Krieg in der Ukraine: Ende des „byzantinischen“ Modells?
Johannes Oeldemann
An dem Tag, an dem ich diese Gedanken niederschreibe, wird in der Orthodoxen Kirche der „Sonntag der Orthodoxie“ gefeiert. Jeweils am ersten Sonntag der vorösterlichen Fastenzeit gedenkt die Orthodoxe Kirche dabei des Sieges der Befürworter der Ikonenverehrung über die „Bilderstürmer“ des 8. und 9. Jahrhunderts. Eine zentrale Rolle in diesem Bilderstreit spielten die byzantinischen Kaiser, die mal aufseiten der Gegner der Ikonen, mal aufseiten der Befürworter standen. Der Bilderstreit spiegelt damit wider, was für das Verhältnis zwischen Staat und Kirche in Byzanz charakteristisch war: eine enge Verbindung zwischen staatlicher Herrschaft und kirchlicher Hierarchie, in der Literatur oft als „Symphonie“ von Staat und Kirche bezeichnet.
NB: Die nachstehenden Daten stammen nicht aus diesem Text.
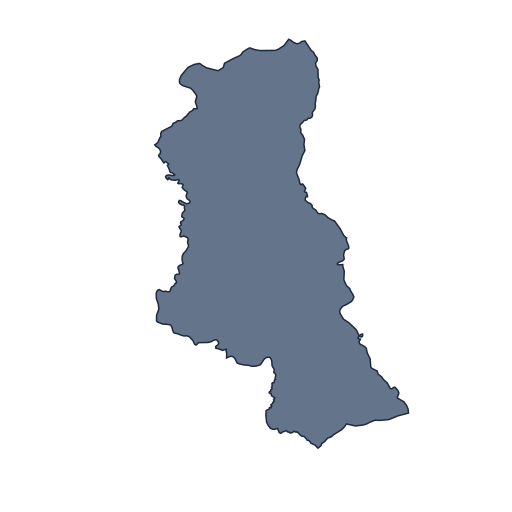 the district of Liquidoe, Aileu, East Timor, rotated 74°
{"feature_id": "22284137B83063719556593", "entity_name": "Liquidoe", "entity_type": "district", "adm_level": 2, "iso_a3": "TLS", "parent_name": "East Timor", "parent_adm1": "Aileu", "projection": "orthographic", "projection_center": [125.722, -8.733], "detail": "fine", "context": "isolated", "style": "filled", "palette": "slate", "viewbox_px": 512, "rotation_deg": 74, "n_neighbors": 0, "source": "geoboundaries", "source_scale": "gbopen_adm2", "svg_char_len": 6113}
<svg xmlns="http://www.w3.org/2000/svg" viewBox="0 0 512 512"><g transform="rotate(74 256 256)"><path d="M121.2,322.7L123.0,322.0L124.9,320.1L127.0,319.1L129.1,318.8L131.1,319.9L132.4,321.9L133.5,321.9L137.1,320.2L141.0,319.1L141.1,318.5L140.4,317.6L140.3,316.8L143.0,315.0L143.8,314.9L144.5,316.2L149.5,315.4L150.1,315.6L151.6,315.4L152.2,315.1L152.8,313.7L155.4,311.7L155.8,311.9L155.9,312.5L155.6,314.4L154.1,317.2L153.8,319.7L154.7,321.0L156.1,321.0L158.2,320.0L158.3,319.5L156.9,318.6L156.9,318.2L158.5,317.5L159.4,316.6L160.9,312.8L161.2,309.2L162.1,309.1L162.8,309.6L164.4,311.1L165.0,310.8L165.9,308.0L166.7,306.7L167.3,306.4L169.9,308.1L172.6,306.8L175.7,304.4L178.2,306.2L180.0,306.8L182.0,306.4L184.2,304.7L185.6,304.3L186.3,304.7L186.8,306.2L186.6,308.3L185.0,310.3L182.1,313.0L181.4,314.4L182.2,315.3L183.1,315.6L184.6,315.1L186.5,313.2L187.2,311.6L188.1,310.9L190.2,311.7L192.0,311.6L192.6,312.0L194.5,315.0L196.4,316.0L197.8,316.6L199.3,315.1L200.1,314.8L200.9,315.3L201.8,316.5L202.4,318.8L203.6,319.5L204.9,319.0L205.4,319.3L206.7,322.0L210.9,320.9L211.8,321.1L214.4,323.2L216.1,323.6L216.7,323.2L217.0,322.3L216.9,319.9L219.6,316.8L221.4,316.7L224.3,318.1L227.2,318.0L228.5,318.5L232.0,322.3L233.5,325.0L235.7,326.9L239.3,328.1L243.2,328.4L243.6,328.9L244.1,332.5L245.1,334.0L246.8,334.4L248.0,334.1L251.9,334.4L252.2,335.5L251.7,337.3L252.1,338.9L252.8,339.4L255.1,340.6L258.2,339.6L259.8,339.8L260.1,341.2L262.2,343.5L262.6,345.7L264.5,347.4L266.2,348.4L266.4,349.2L266.0,350.9L264.8,352.8L264.9,354.3L263.8,356.1L261.6,358.2L261.8,359.9L263.1,361.5L264.4,362.2L269.2,363.5L275.4,363.2L280.2,364.0L285.6,367.9L290.8,369.5L292.1,369.1L295.5,364.8L298.1,358.1L299.1,357.0L301.4,356.4L304.8,356.6L306.8,356.3L307.8,355.4L309.1,352.8L311.3,350.0L313.1,347.1L313.5,344.9L315.0,342.5L320.1,339.9L324.0,339.3L324.9,338.4L325.1,337.7L323.8,336.0L323.6,334.6L325.9,326.0L326.0,322.3L325.5,321.0L325.3,318.3L325.7,316.9L328.7,315.8L329.9,316.1L330.9,317.2L331.9,319.7L333.8,320.0L334.5,318.1L336.1,316.2L337.5,313.9L337.4,310.3L339.5,311.0L341.1,310.9L345.9,312.4L345.4,310.1L345.6,307.5L346.1,306.3L347.5,305.1L348.9,304.5L353.6,303.6L355.1,301.9L357.2,298.0L359.3,292.7L360.0,291.9L361.1,289.6L361.9,286.0L361.7,281.6L357.6,276.8L356.5,274.4L356.7,271.6L357.6,270.4L360.7,269.7L366.0,270.8L370.3,269.7L372.7,271.0L374.8,269.9L376.1,269.8L378.7,271.4L379.8,271.2L380.3,272.4L382.5,273.6L382.7,274.1L382.4,274.8L383.0,275.3L382.9,275.8L385.4,276.3L386.6,277.3L387.5,276.9L388.2,277.4L388.7,278.7L390.0,279.2L390.2,280.5L390.7,281.0L391.3,281.0L392.1,280.4L392.5,279.3L394.7,279.6L397.5,277.0L398.2,277.4L398.6,278.5L399.3,278.2L400.5,279.3L401.1,279.0L401.6,279.7L401.7,280.5L402.8,281.3L403.0,282.6L403.8,282.7L404.7,282.3L405.2,283.3L405.9,283.4L405.4,284.5L405.6,285.0L406.6,285.2L407.4,288.9L412.0,290.5L418.5,291.6L422.0,291.0L425.5,289.7L427.0,288.0L427.7,286.2L427.7,282.9L432.2,282.3L433.3,281.1L432.5,278.9L432.2,275.1L434.1,273.8L434.5,272.5L435.6,272.0L435.8,269.8L435.0,267.8L435.2,267.2L436.1,266.7L436.1,265.9L436.8,265.1L436.8,264.5L440.8,262.6L441.9,261.4L442.6,259.6L445.3,258.2L447.4,257.5L447.8,256.2L449.3,255.3L451.1,254.8L453.9,251.5L457.8,249.4L456.3,245.9L454.4,244.5L453.5,241.6L450.8,237.3L450.8,235.6L450.4,234.2L450.7,233.9L449.0,230.1L446.6,221.7L444.7,218.2L442.3,215.5L446.8,207.2L448.0,199.5L447.9,195.5L447.2,192.8L446.7,186.8L448.0,182.9L449.7,174.6L449.7,171.5L448.8,164.4L449.0,152.7L445.2,152.0L441.0,152.5L436.8,154.1L431.5,159.2L430.8,159.1L427.5,156.6L426.8,156.4L424.3,156.7L423.0,157.3L420.6,158.5L420.2,159.1L420.3,160.4L421.0,161.3L420.9,162.6L420.5,163.1L419.7,163.6L414.2,164.8L410.0,167.5L406.8,168.5L403.2,171.2L400.0,171.2L396.1,175.4L394.4,176.3L386.3,174.6L379.9,175.8L375.2,175.4L373.0,176.5L369.3,180.3L367.8,180.7L366.3,180.3L365.8,179.4L364.7,178.5L363.9,180.1L363.2,180.6L362.0,179.9L361.9,178.7L362.9,177.0L362.7,175.9L361.5,175.2L360.4,175.1L360.2,176.3L360.9,178.1L360.8,178.9L355.1,179.8L353.5,180.5L345.6,185.2L340.9,189.3L335.2,190.8L333.6,191.0L331.8,190.6L330.7,190.0L328.9,187.6L328.2,186.4L327.5,181.9L326.1,177.0L325.2,175.5L322.4,173.2L319.7,173.5L315.4,174.7L313.1,174.9L309.5,177.2L303.9,178.0L303.1,178.1L295.1,175.4L289.9,175.4L288.1,174.9L287.8,176.9L286.7,180.0L285.6,179.9L285.0,178.4L284.6,174.3L283.3,172.0L279.0,171.5L275.4,169.3L274.6,167.9L274.6,165.7L274.2,164.8L273.4,164.4L271.6,164.3L266.4,164.8L265.0,164.6L263.5,163.9L262.8,164.7L260.4,166.0L253.0,167.6L243.8,170.9L243.1,172.2L238.8,176.4L235.3,178.3L233.1,181.4L233.0,183.1L231.8,184.8L228.5,185.8L225.4,188.3L224.2,188.5L222.8,188.1L221.1,188.9L220.2,189.5L219.3,191.1L216.3,193.1L215.7,193.2L213.5,192.4L212.7,191.6L213.3,190.6L212.7,189.9L208.8,189.9L208.1,191.3L207.1,191.6L204.6,189.5L200.1,191.0L199.4,191.8L200.0,192.6L199.6,193.5L197.3,193.7L194.3,193.5L187.3,194.2L184.4,192.8L179.9,188.7L172.2,183.8L168.2,180.0L162.1,179.2L157.3,177.2L152.8,177.8L149.8,179.0L146.4,177.9L144.3,178.4L142.6,177.7L141.7,177.1L141.1,175.4L139.1,172.5L139.2,169.6L138.0,167.8L138.5,166.1L137.8,164.0L136.0,162.7L133.8,162.4L133.3,162.0L131.2,159.2L130.4,158.5L128.3,157.6L126.6,157.4L121.9,155.2L119.2,154.3L117.1,152.2L114.1,150.3L112.6,149.7L111.0,148.3L106.2,147.8L104.4,146.8L101.3,147.0L93.8,145.0L89.8,146.0L87.1,145.6L85.0,143.3L82.9,142.5L78.2,144.2L76.0,144.5L73.5,146.3L62.7,149.7L62.4,153.4L63.3,154.4L63.4,155.8L63.4,157.4L63.0,158.5L60.8,161.2L58.2,163.1L56.7,164.8L61.5,171.2L63.3,177.2L63.8,180.3L59.7,195.3L57.3,200.3L54.5,204.1L54.2,205.3L56.0,211.9L58.6,215.4L59.0,216.7L59.8,222.7L62.0,233.1L65.8,235.5L67.3,240.6L67.3,241.7L61.5,251.6L58.0,255.1L55.8,256.7L55.3,257.5L54.8,262.5L55.9,269.3L61.8,278.1L65.5,281.0L67.8,281.7L68.8,281.7L70.0,281.1L72.1,279.4L76.6,272.7L79.2,271.1L84.2,269.2L85.6,268.9L86.8,269.2L91.2,271.9L95.6,271.6L98.1,271.9L98.1,273.0L97.2,275.0L97.7,276.0L98.5,276.3L99.4,280.1L102.4,284.5L103.1,286.6L104.9,289.6L105.0,291.6L104.4,294.3L105.1,295.5L105.7,299.2L107.5,300.6L108.1,301.5L110.3,312.4L112.1,313.9L114.7,314.4L116.0,316.0L119.3,318.6L120.6,320.7L121.2,322.7Z" fill="#64748b" stroke="#1e293b" stroke-width="1.5"/></g></svg>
In diesem Jahr begehen die orthodoxen Christen den „Sonntag der Orthodoxie“ mitten im Krieg. Seit dem 24. Februar 2022 wird die Ukraine von Putins Truppen mit einer Härte, Brutalität und Rücksichtslosigkeit angegriffen, mit der viele Menschen im 21. Jahrhundert nicht mehr gerechnet hatten. Alle Friedensappelle – ob von staatlicher, ziviler oder kirchlicher Seite – sind bislang ungehört verhallt. Die Führung des Moskauer Patriarchats hat es bis heute nicht gewagt, ihre Stimme gegen Putin zu erheben. Im Gegenteil, in seiner Predigt am „Sonntag der Vergebung“, dem letzten Sonntag vor Beginn der Fastenzeit, hat Patriarch Kyrill den Krieg sogar gerechtfertigt als „metaphysischen Kampf“ des Guten (das er in den „traditionellen“ Werten bewahrt sieht) gegen das Böse (das aus „dem Westen“ komme und die Grundlagen von Religion und Gesellschaft zu zerstören drohe). Der Patriarch macht sich damit das Narrativ der russischen Kriegspropaganda zu eigen. Es ist schwer einzuschätzen, ob er das tut, weil er es nicht wagt, seine Stimme gegen Putin zu erheben, oder weil er tatsächlich glaubt, dass die Welt so ist, wie sie in den russischen Medien derzeit dargestellt wird (und man fragt sich, welche der beiden Varianten wohl die „schlimmere“ sei).